(Task material)
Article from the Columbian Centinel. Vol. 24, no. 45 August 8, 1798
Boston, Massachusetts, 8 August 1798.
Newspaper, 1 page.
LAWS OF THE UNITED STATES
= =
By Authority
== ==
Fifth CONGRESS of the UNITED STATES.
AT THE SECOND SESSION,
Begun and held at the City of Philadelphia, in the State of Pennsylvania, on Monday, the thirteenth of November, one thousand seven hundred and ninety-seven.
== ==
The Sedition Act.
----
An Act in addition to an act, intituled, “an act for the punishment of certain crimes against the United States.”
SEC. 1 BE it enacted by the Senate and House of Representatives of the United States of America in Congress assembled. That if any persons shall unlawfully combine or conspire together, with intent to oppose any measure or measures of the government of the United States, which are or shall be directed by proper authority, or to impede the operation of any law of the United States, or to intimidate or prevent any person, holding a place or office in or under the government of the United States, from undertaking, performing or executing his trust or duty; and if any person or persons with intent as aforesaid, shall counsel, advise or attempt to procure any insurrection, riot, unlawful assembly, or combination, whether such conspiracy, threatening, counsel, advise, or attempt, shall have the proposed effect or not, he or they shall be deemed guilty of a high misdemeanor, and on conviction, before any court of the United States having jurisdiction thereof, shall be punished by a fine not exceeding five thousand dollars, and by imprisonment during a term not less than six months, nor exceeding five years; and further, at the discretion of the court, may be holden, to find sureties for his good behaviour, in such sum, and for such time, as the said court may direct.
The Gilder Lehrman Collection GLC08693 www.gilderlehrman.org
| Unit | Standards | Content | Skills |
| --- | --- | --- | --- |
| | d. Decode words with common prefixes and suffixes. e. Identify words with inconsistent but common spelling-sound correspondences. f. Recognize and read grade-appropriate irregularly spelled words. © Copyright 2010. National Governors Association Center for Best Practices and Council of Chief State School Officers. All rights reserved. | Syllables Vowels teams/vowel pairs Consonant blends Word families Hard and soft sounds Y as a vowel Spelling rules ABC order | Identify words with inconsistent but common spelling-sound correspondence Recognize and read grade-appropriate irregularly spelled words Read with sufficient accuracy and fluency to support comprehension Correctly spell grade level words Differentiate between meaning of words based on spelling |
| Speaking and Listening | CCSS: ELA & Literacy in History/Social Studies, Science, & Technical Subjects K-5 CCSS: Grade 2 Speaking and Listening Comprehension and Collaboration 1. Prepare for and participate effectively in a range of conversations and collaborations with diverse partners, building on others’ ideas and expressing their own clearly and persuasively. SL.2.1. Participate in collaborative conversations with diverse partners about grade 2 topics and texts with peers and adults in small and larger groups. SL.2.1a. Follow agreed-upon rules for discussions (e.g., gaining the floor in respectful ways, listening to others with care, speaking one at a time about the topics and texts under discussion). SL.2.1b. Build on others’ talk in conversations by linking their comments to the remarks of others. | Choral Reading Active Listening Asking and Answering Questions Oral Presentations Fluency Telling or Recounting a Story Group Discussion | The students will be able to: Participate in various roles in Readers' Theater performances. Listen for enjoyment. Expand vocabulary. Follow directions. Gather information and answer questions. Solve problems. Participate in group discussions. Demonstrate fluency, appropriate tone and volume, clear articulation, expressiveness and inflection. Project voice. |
(End Task material)
Please give the material above once more, unchanged.

# [Task solution]
Article from the Columbian Centinel. Vol. 24, no. 45 August 8, 1798
Boston, Massachusetts, 8 August 1798.
Newspaper, 1 page.
LAWS OF THE UNITED STATES
= =
By Authority
== ==
Fifth CONGRESS of the UNITED STATES.
AT THE SECOND SESSION,
Begun and held at the City of Philadelphia, in the State of Pennsylvania, on Monday, the thirteenth of November, one thousand seven hundred and ninety-seven.
== ==
The Sedition Act.
----
An Act in addition to an act, intituled, “an act for the punishment of certain crimes against the United States.”
SEC. 1 BE it enacted by the Senate and House of Representatives of the United States of America in Congress assembled. That if any persons shall unlawfully combine or conspire together, with intent to oppose any measure or measures of the government of the United States, which are or shall be directed by proper authority, or to impede the operation of any law of the United States, or to intimidate or prevent any person, holding a place or office in or under the government of the United States, from undertaking, performing or executing his trust or duty; and if any person or persons with intent as aforesaid, shall counsel, advise or attempt to procure any insurrection, riot, unlawful assembly, or combination, whether such conspiracy, threatening, counsel, advise, or attempt, shall have the proposed effect or not, he or they shall be deemed guilty of a high misdemeanor, and on conviction, before any court of the United States having jurisdiction thereof, shall be punished by a fine not exceeding five thousand dollars, and by imprisonment during a term not less than six months, nor exceeding five years; and further, at the discretion of the court, may be holden, to find sureties for his good behaviour, in such sum, and for such time, as the said court may direct.
The Gilder Lehrman Collection GLC08693 www.gilderlehrman.org
| Unit | Standards | Content | Skills |
| --- | --- | --- | --- |
| | d. Decode words with common prefixes and suffixes. e. Identify words with inconsistent but common spelling-sound correspondences. f. Recognize and read grade-appropriate irregularly spelled words. © Copyright 2010. National Governors Association Center for Best Practices and Council of Chief State School Officers. All rights reserved. | Syllables Vowels teams/vowel pairs Consonant blends Word families Hard and soft sounds Y as a vowel Spelling rules ABC order | Identify words with inconsistent but common spelling-sound correspondence Recognize and read grade-appropriate irregularly spelled words Read with sufficient accuracy and fluency to support comprehension Correctly spell grade level words Differentiate between meaning of words based on spelling |
| Speaking and Listening | CCSS: ELA & Literacy in History/Social Studies, Science, & Technical Subjects K-5 CCSS: Grade 2 Speaking and Listening Comprehension and Collaboration 1. Prepare for and participate effectively in a range of conversations and collaborations with diverse partners, building on others’ ideas and expressing their own clearly and persuasively. SL.2.1. Participate in collaborative conversations with diverse partners about grade 2 topics and texts with peers and adults in small and larger groups. SL.2.1a. Follow agreed-upon rules for discussions (e.g., gaining the floor in respectful ways, listening to others with care, speaking one at a time about the topics and texts under discussion). SL.2.1b. Build on others’ talk in conversations by linking their comments to the remarks of others. | Choral Reading Active Listening Asking and Answering Questions Oral Presentations Fluency Telling or Recounting a Story Group Discussion | The students will be able to: Participate in various roles in Readers' Theater performances. Listen for enjoyment. Expand vocabulary. Follow directions. Gather information and answer questions. Solve problems. Participate in group discussions. Demonstrate fluency, appropriate tone and volume, clear articulation, expressiveness and inflection. Project voice. |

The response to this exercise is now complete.